Best engine / trim to buy
- Best buy: 1.8 L Hybrid Sport — sweet spot of equipment, real-world economy, and resale
- Avoid if practicality matters: rear visibility and boot space are real coupe-SUV compromises that don't go away. Yaris Cross or Corolla hatch is better value if practicality wins
- Company car drivers: PHEV in mid-spec for the BIK saving (Category A1, €30k OMV reduction in 2026)
- Skip GR Sport unless the look is worth ~€2,500 premium and the firmer 19" ride doesn't bother you
- AWD-i only if you genuinely need it — most Irish drivers don't, and the FWD 2.0 L Hybrid feels nearly identical 95% of the time
Used buyer's checklist
- Hybrid Health Check (HHC) up to date — extends warranty by 1 year / 15,000 km at each annual service via Toyota Relax
- Service history at a Toyota dealer — required to maintain Toyota Relax warranty extension; private-history cars lose this
- For PHEV: battery State of Health certificate, charging cable condition, MyT app charging logs to verify previous owner actually charged it
- Boot space confirmed adequate for your needs — sit in the rear seats and load a typical week's shopping before buying; the boot really is smaller than rivals
- All recall work completed — verify VIN at toyota.ie
- Software update history at last service
- Tyre tread + age (4 mm+ recommended; replace anything over 6 years regardless) — see our Car Tyres in Ireland guide
- NCT VIR (Vehicle Inspection Report) — see our NCT Report Explained guide
- 1st-gen 2016–2023 cars: 1.8 L Hybrid is the long-term keeper; 1.2 L turbo petrol has weaker long-term reliability data
The honest verdict
The C-HR is the right choice for buyers who care about styling and sportier feel more than absolute practicality. You get a coupe-SUV that genuinely stands out, Toyota's reliability halo, the most generous warranty in the class (Toyota Relax 10 years), and the choice of three competent hybrid drivetrains plus a new PHEV that's Toyota's first plug-in in this segment. The trade-offs are real and unchanged across both generations: smaller boot than rivals, limited rear visibility, slightly cramped rear seat for taller passengers.

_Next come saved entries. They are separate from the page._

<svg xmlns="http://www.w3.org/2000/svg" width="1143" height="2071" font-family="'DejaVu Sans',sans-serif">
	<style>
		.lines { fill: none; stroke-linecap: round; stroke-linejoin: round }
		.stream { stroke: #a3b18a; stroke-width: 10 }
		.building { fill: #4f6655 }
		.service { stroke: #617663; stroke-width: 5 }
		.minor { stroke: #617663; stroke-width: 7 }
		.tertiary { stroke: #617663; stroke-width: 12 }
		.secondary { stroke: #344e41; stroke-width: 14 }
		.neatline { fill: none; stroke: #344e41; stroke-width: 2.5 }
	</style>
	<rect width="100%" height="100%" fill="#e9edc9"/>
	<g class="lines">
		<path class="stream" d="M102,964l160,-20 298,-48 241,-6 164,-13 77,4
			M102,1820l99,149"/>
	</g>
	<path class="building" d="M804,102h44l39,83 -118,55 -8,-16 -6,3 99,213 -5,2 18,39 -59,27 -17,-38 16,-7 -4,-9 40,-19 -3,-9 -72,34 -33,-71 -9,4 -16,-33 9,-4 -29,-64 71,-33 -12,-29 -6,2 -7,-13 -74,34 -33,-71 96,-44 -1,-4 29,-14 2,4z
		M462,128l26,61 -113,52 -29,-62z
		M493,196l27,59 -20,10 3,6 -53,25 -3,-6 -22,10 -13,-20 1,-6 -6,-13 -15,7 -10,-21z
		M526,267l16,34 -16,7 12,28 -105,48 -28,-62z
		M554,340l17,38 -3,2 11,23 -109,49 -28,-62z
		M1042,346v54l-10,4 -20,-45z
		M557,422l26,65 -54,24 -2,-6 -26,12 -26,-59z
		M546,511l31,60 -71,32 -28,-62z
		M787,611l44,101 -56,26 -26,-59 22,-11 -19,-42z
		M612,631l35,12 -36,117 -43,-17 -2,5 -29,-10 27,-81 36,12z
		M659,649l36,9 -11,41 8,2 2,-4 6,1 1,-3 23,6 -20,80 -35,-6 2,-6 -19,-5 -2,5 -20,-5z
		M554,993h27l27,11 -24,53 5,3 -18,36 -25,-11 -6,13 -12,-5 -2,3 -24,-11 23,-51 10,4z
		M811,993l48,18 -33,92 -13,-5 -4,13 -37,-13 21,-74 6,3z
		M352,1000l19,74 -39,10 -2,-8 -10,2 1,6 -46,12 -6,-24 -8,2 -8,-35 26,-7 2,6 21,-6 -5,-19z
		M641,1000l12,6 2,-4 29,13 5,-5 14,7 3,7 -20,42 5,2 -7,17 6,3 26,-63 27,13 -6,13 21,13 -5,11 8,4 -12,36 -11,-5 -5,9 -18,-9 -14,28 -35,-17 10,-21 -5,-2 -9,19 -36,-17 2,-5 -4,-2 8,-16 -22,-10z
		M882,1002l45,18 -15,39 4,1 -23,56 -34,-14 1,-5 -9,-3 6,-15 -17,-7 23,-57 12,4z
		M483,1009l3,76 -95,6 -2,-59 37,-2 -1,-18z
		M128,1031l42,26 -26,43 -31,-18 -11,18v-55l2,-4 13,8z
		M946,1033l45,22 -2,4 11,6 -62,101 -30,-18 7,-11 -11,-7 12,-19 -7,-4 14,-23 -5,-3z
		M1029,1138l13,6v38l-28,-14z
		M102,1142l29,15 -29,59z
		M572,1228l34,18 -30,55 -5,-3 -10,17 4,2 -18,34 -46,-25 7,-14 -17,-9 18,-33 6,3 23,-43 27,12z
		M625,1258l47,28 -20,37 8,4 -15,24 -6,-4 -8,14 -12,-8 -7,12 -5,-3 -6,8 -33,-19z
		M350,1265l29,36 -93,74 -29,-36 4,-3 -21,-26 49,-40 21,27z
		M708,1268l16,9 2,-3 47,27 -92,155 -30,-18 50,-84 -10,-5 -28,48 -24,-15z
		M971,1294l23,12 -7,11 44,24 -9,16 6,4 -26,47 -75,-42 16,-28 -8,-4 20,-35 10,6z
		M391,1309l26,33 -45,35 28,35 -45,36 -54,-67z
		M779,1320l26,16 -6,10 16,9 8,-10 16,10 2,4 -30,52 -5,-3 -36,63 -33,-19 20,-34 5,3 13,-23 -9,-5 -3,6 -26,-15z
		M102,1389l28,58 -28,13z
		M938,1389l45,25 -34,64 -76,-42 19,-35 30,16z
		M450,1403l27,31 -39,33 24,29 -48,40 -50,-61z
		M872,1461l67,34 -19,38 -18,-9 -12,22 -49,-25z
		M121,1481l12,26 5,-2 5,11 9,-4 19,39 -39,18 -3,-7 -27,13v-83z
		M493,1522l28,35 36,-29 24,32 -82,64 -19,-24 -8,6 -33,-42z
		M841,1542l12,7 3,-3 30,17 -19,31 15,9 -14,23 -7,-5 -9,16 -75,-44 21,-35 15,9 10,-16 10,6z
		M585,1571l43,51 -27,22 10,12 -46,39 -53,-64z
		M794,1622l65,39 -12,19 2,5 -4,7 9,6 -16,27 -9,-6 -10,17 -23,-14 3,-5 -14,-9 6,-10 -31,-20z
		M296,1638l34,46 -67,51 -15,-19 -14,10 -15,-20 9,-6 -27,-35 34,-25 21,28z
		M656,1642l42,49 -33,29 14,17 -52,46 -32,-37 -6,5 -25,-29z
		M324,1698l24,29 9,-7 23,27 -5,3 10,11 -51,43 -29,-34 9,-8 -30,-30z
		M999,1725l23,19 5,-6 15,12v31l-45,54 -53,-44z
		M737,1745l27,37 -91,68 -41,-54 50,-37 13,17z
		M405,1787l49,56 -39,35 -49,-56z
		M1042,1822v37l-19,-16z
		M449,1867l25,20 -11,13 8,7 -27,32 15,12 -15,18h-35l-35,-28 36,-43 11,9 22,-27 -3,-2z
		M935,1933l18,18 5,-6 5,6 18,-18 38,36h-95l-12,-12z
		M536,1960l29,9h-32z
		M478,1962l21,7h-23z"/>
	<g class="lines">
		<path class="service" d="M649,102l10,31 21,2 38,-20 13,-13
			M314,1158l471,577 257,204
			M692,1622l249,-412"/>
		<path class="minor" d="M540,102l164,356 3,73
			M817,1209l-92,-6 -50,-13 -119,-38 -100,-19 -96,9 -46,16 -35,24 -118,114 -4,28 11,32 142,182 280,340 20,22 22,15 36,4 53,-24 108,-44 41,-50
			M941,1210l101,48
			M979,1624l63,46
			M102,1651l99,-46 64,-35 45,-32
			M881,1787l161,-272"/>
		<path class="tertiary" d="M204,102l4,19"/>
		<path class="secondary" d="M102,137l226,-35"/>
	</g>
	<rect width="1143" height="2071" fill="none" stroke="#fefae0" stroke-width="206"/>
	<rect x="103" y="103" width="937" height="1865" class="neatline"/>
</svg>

Buy the 1.8 L Hybrid Sport for the best balance of equipment, resale and value — or the PHEV mid-spec if you're a company-car driver wanting the BIK case. Skip the AWD-i unless you genuinely need it; skip GR Sport unless looks are worth the premium. If practicality matters more than style, the Corolla hatch or Yaris Cross is the smarter Toyota in the same showroom.